当初,科学院之所以选十中关村,是因为它靠近清华和燕大(后为北大),北大建技术物理系又靠近中关村的原子能楼。欲知科学与教育之间的天生缘分,原子能楼可以向世人作证。寻根,是为了认清历史,追念前贤而激励后人。从中官聚落到中关村科学城,是新中国科学技术事业沧桑之变的缩影,是中华民族当代科学精英"留取丹心照汗青"的生动写照。
我们可以面对中官聚落的坟茔发思古之幽情,我们更对中关村科学园区的光辉未来充满豪情。
中关村以科学城和科技园区而知名于世,原子能楼以科学城中第一楼的特殊经历和对当代中国科技事业的特殊贡献,具有作为中关村历史纪念的最高含金量。

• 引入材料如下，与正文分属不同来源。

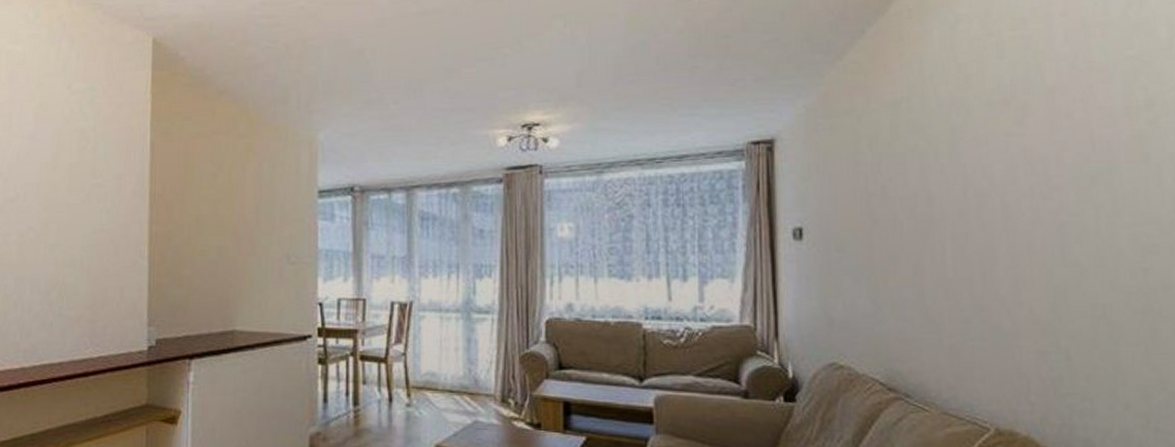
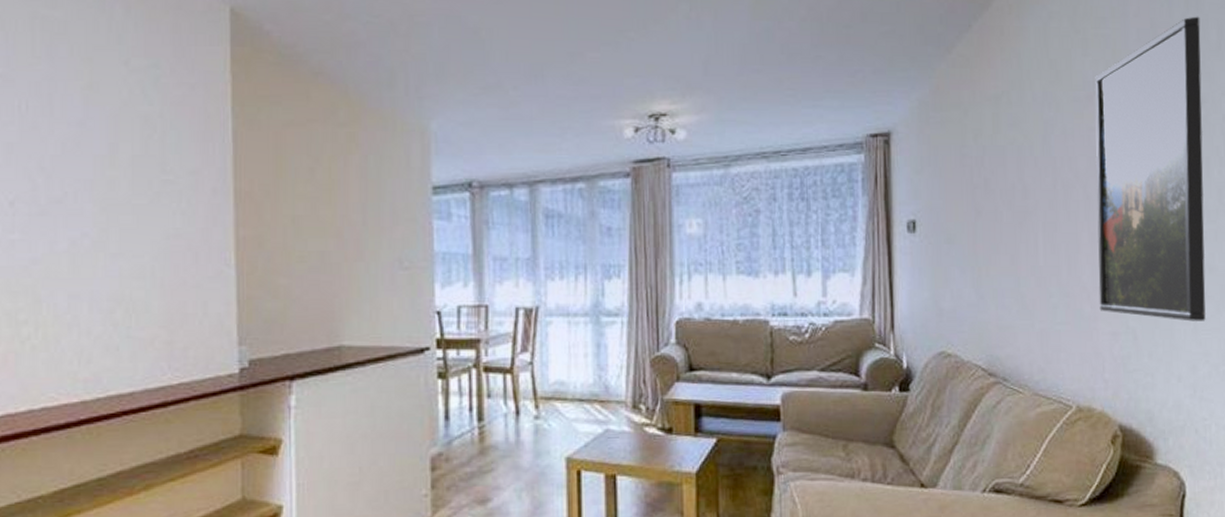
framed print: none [1013,13,1160,344] -> present [1095,16,1206,322]

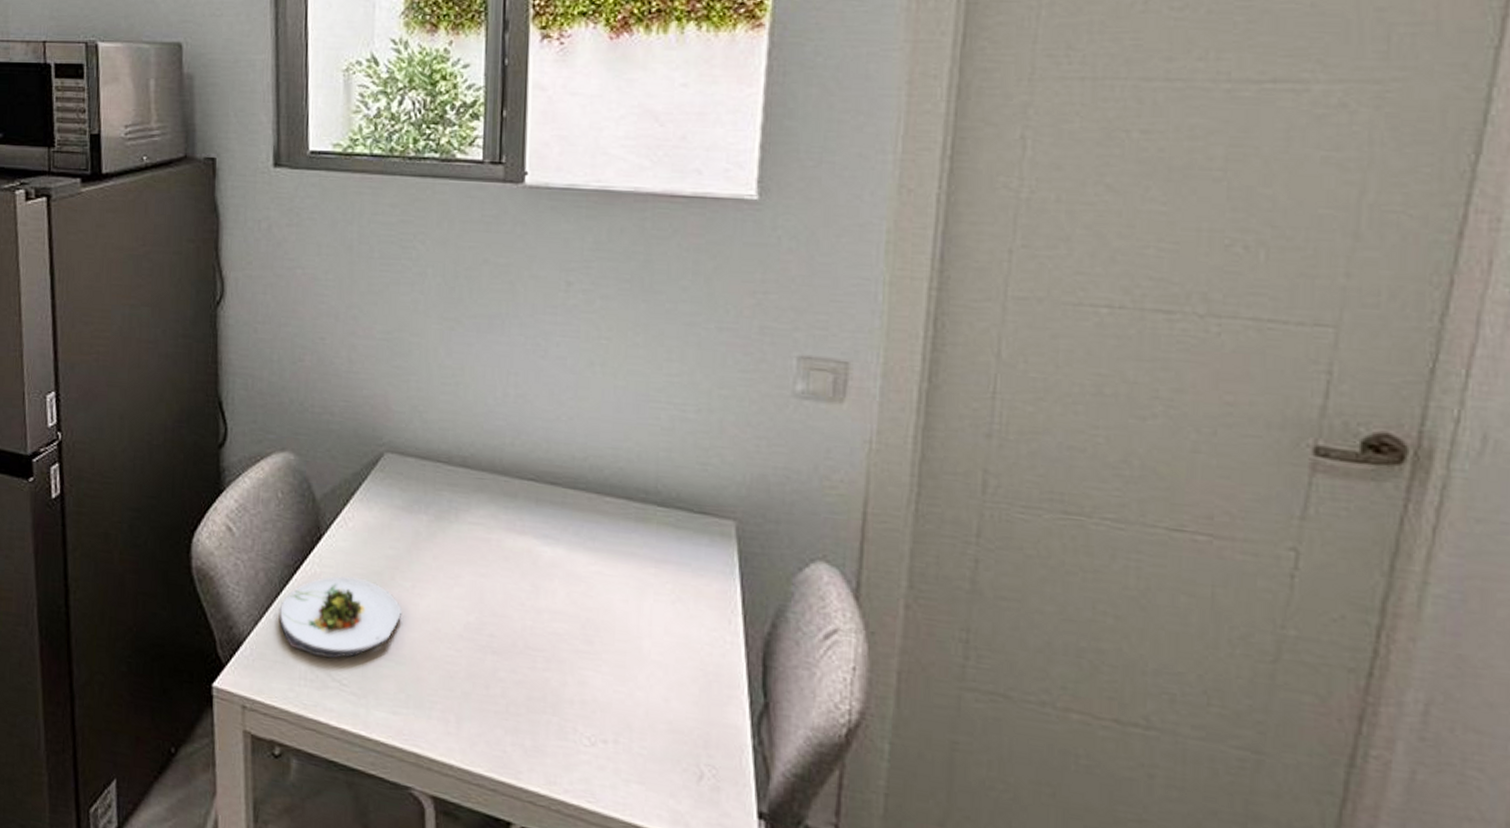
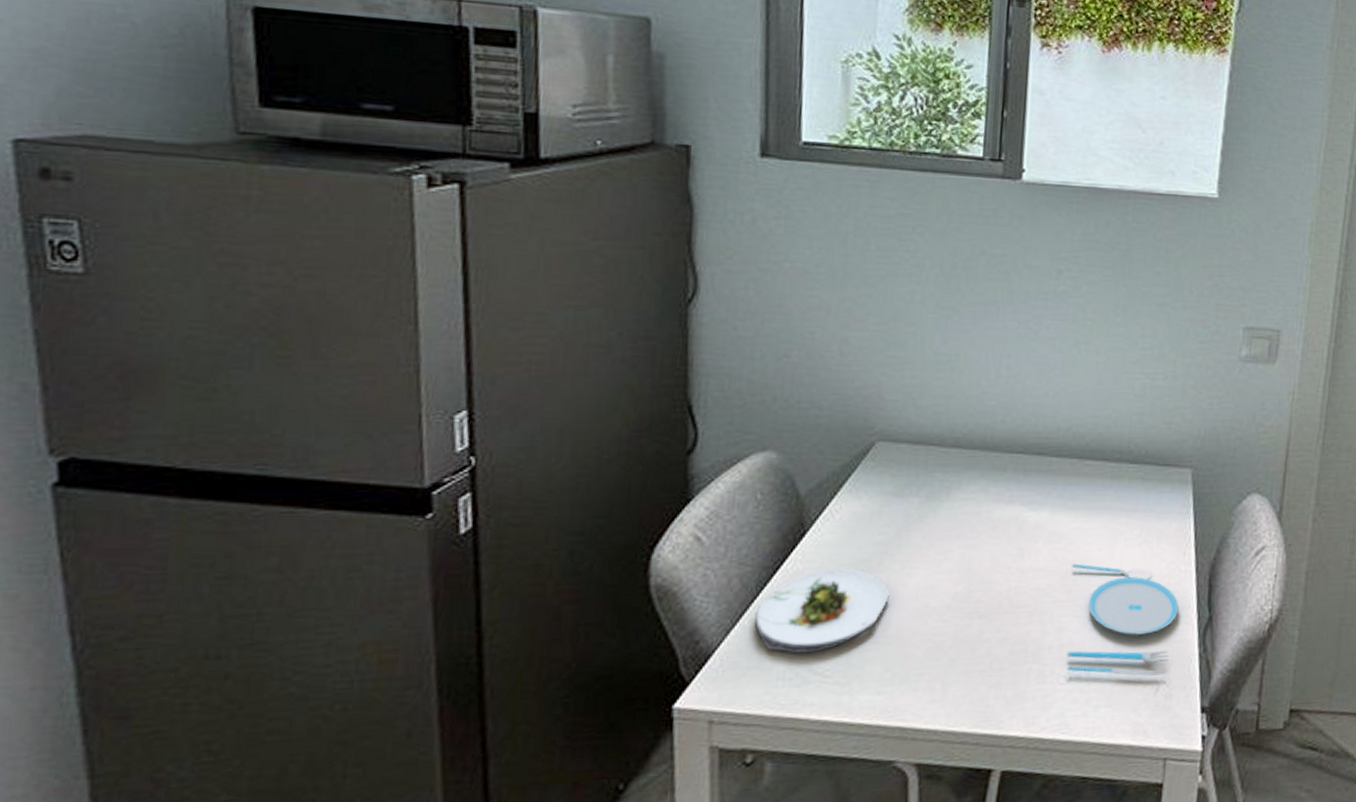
plate: none [589,611,724,762] -> present [1066,563,1179,676]

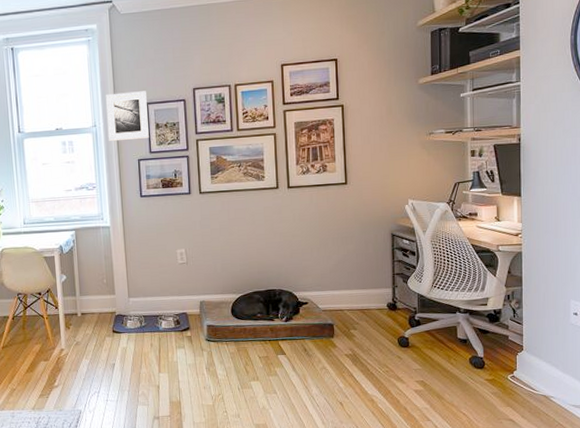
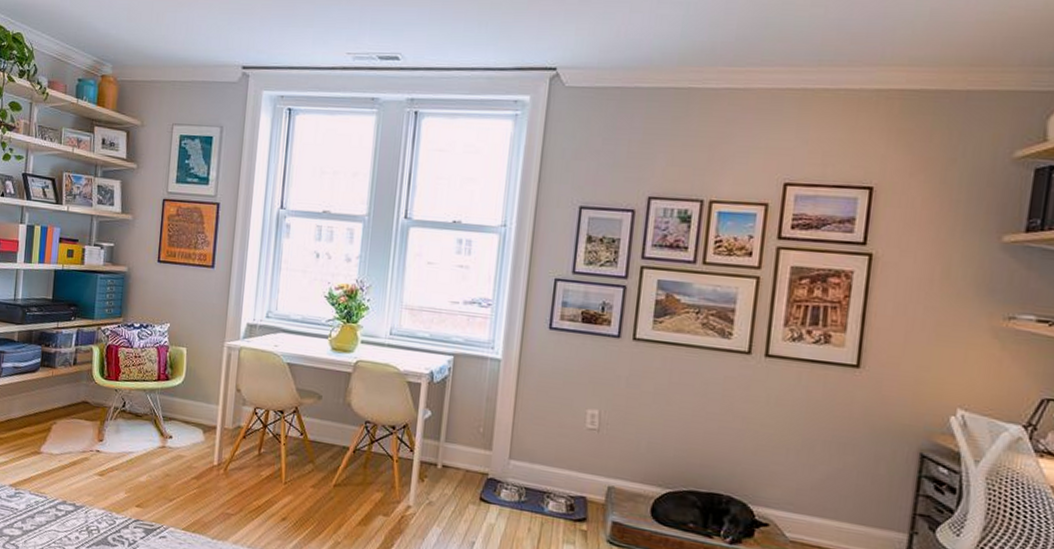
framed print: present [105,91,149,142] -> none [519,187,582,253]

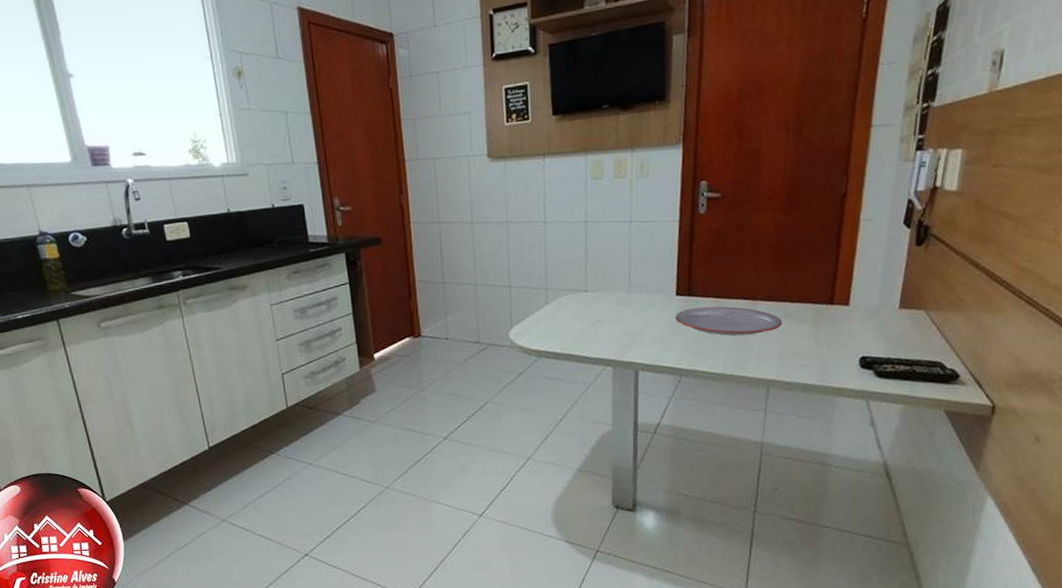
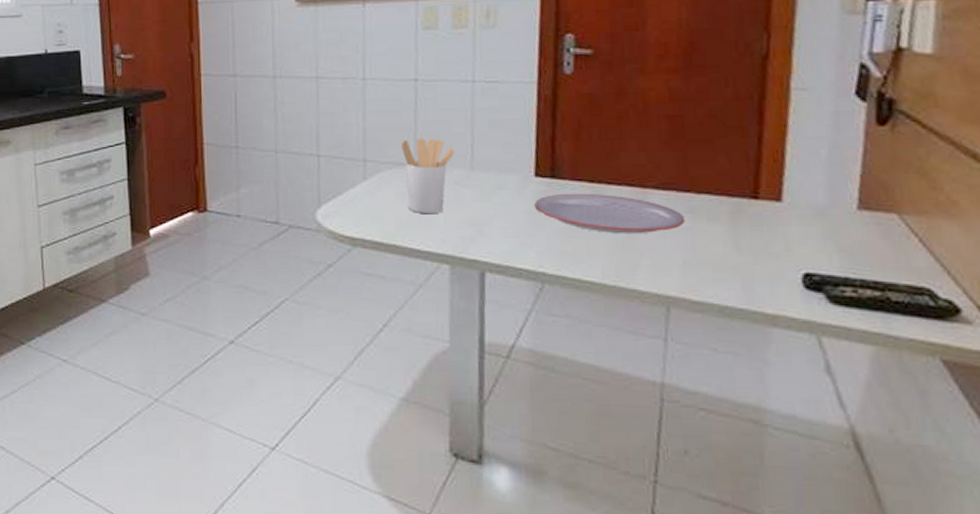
utensil holder: none [574,268,616,329] -> present [400,138,454,213]

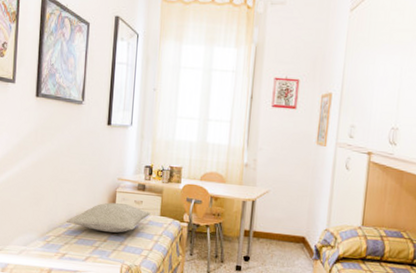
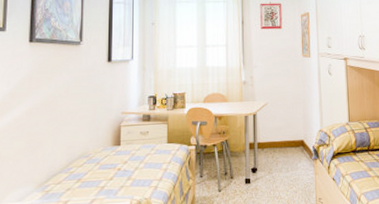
pillow: present [67,202,151,233] -> none [68,137,157,170]

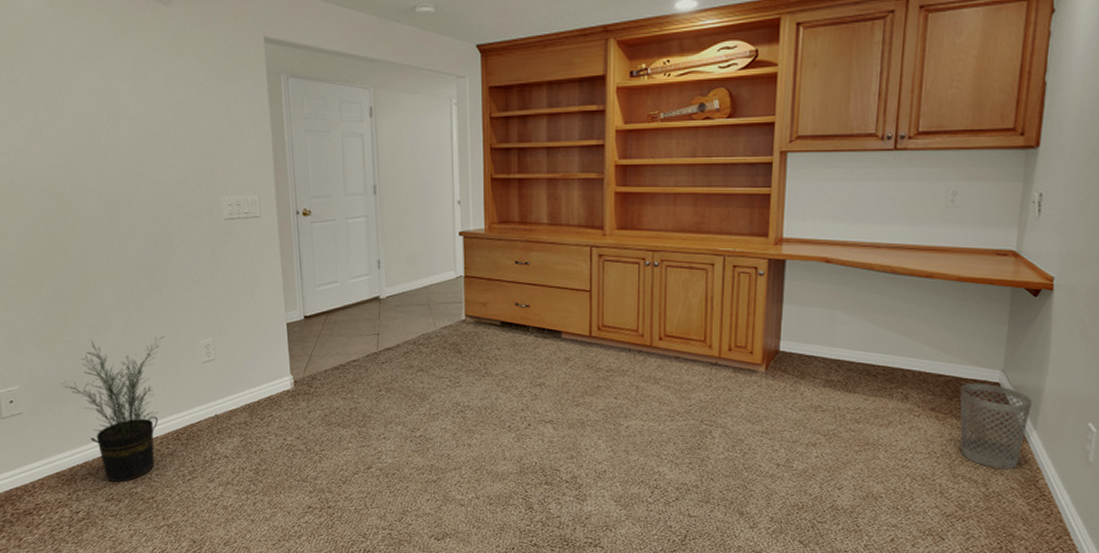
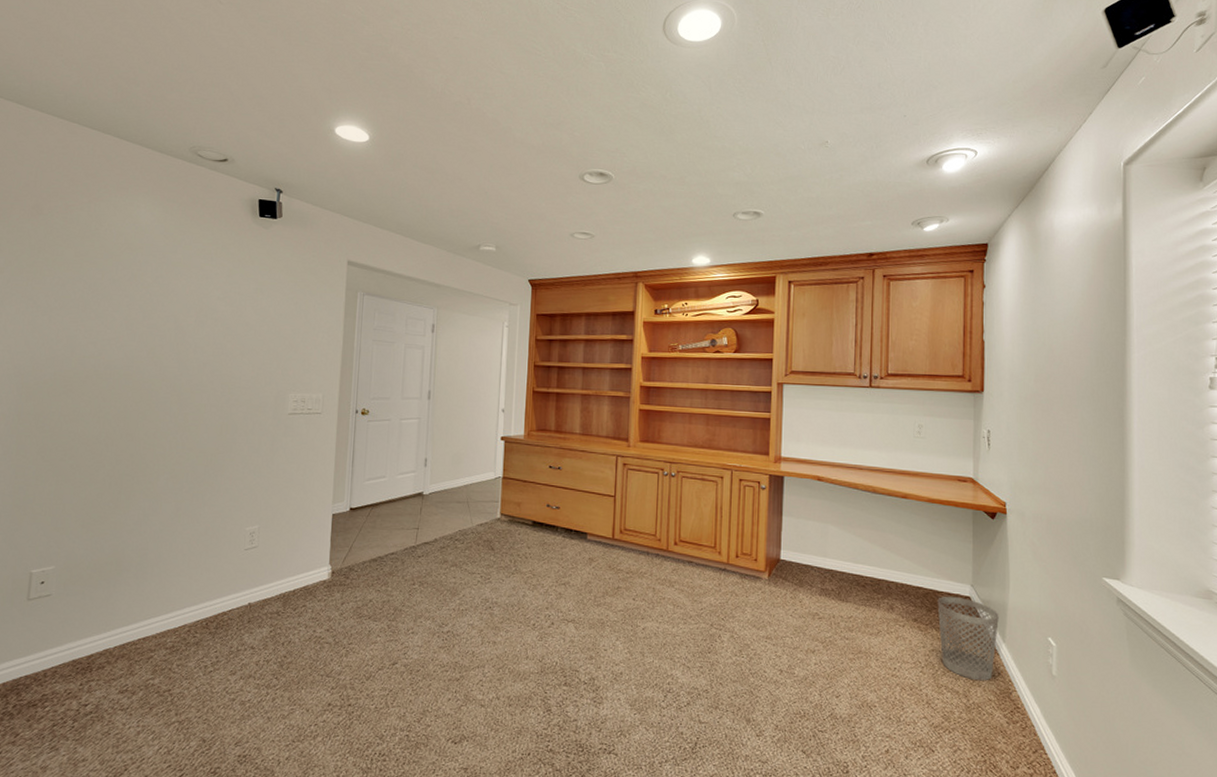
potted plant: present [61,336,165,482] -> none [98,521,212,672]

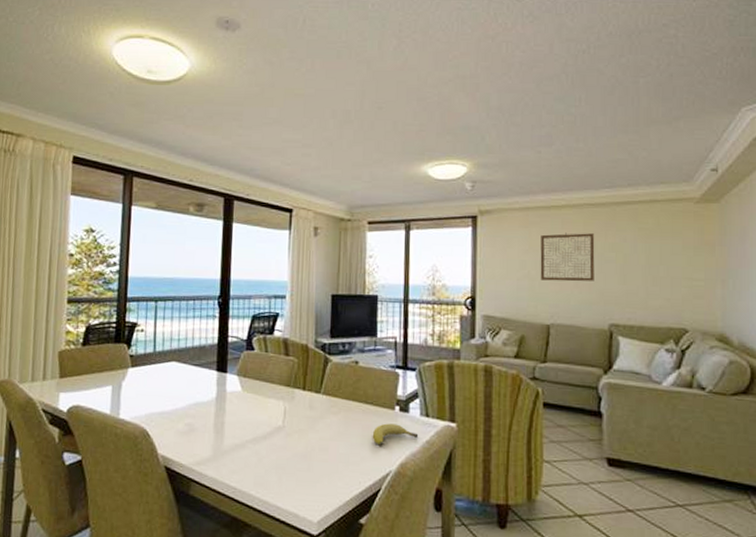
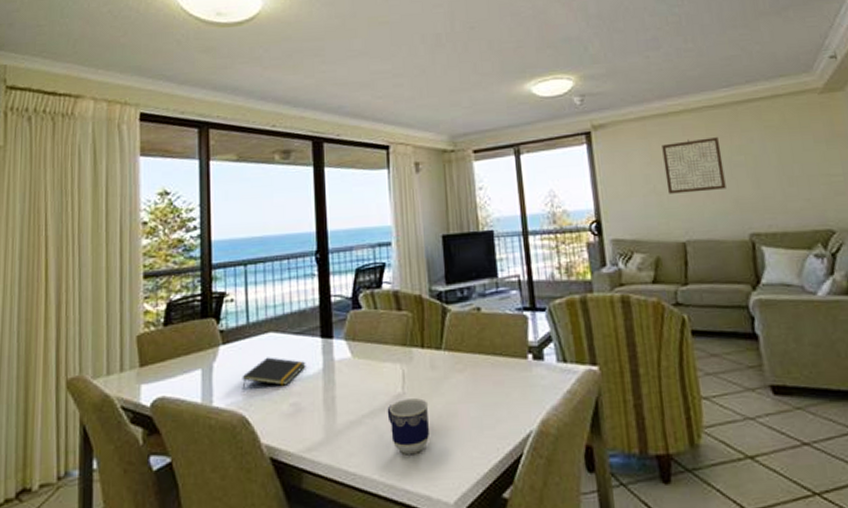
notepad: none [145,382,202,408] -> present [242,357,306,389]
cup: none [267,431,304,479] -> present [387,398,430,455]
fruit: present [372,423,419,446] -> none [505,375,558,403]

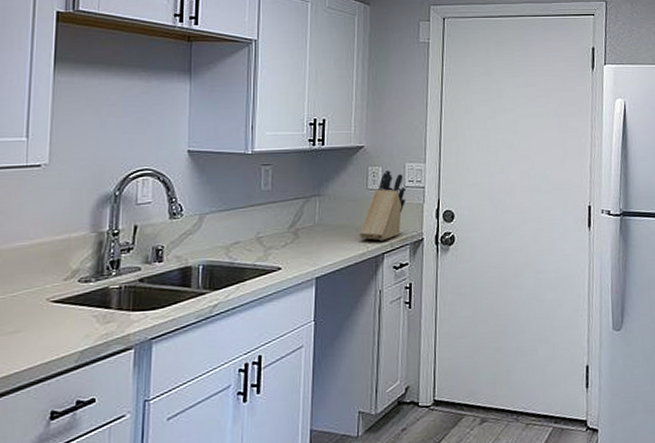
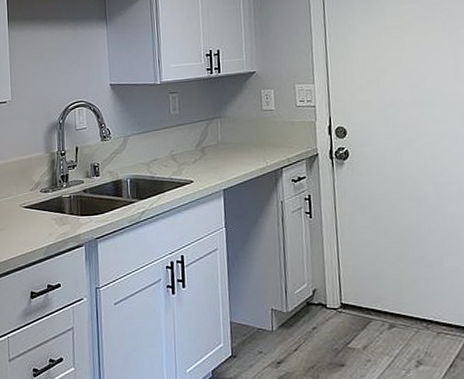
knife block: present [359,169,407,241] -> none [257,91,298,157]

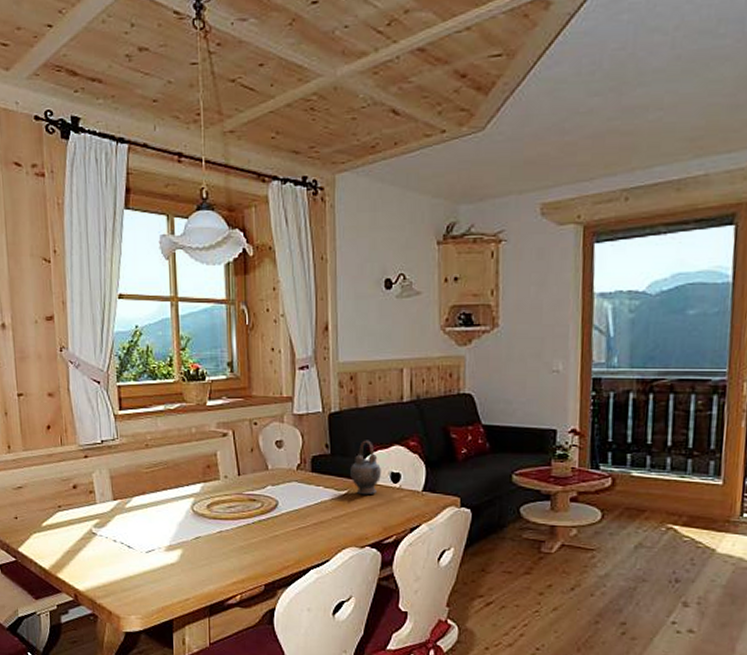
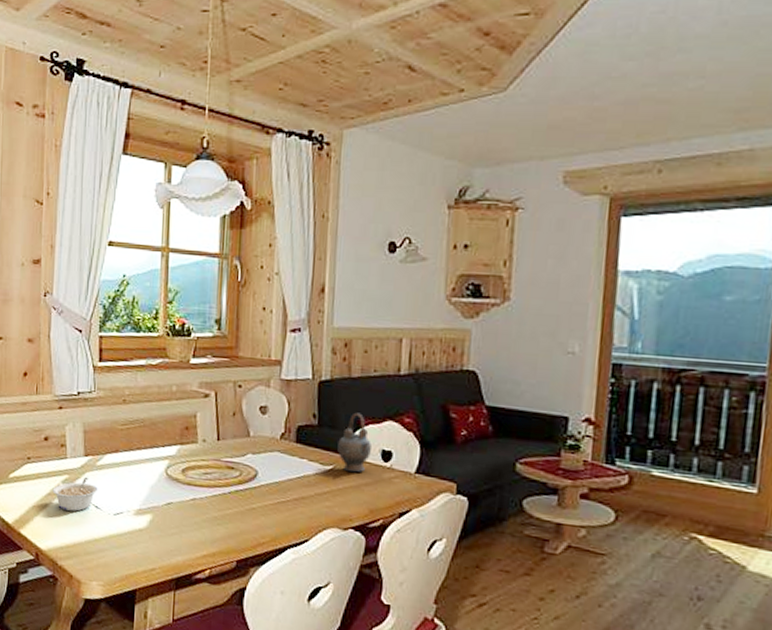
legume: none [85,519,129,553] -> present [52,476,98,511]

2002年5月24日下午我们又邀请了地震局地质所的副研究员祖金华先生介绍了他近来潜心研究的一段历史资料:"解放前后的中关村"。
他展示给我们多张明清时代的北京城与海淀区地图与《日下旧闻考》一书中有关圆明园周边地区的记述,其中谈到海淀、皇庄(今黄庄),蓝旗营、保福寺、陈府村(今成府)都在圆明园南侧,都曾有过兴盛时期。在圆明园被八国联军焚毁后,周边地区随之衰落,渐渐转变为乡村部落,人口稠密地区的居民逐渐移民到荒郊野外,距海淀区以东偏北不远的坟头,即今天的"中官"一带,也开始有了分散的农户,开垦了耕地。北京解放后中科院选定中关村地区为建院的基地,可能因安置工作难度小,投入成本低,工程进度快等的条件,总之,谈今天的"中关村"历史,实际应从1953年起。
视金华关注中关村的历史发展,纯出自他个人的兴趣,他利用业余时间,走访了可能找到的中关村及周边的老住户,查阅了海淀区及所属乡镇档案馆与地方志的资料,并进行了多方考据,这种求真求实的工作精神,非常难能可贵!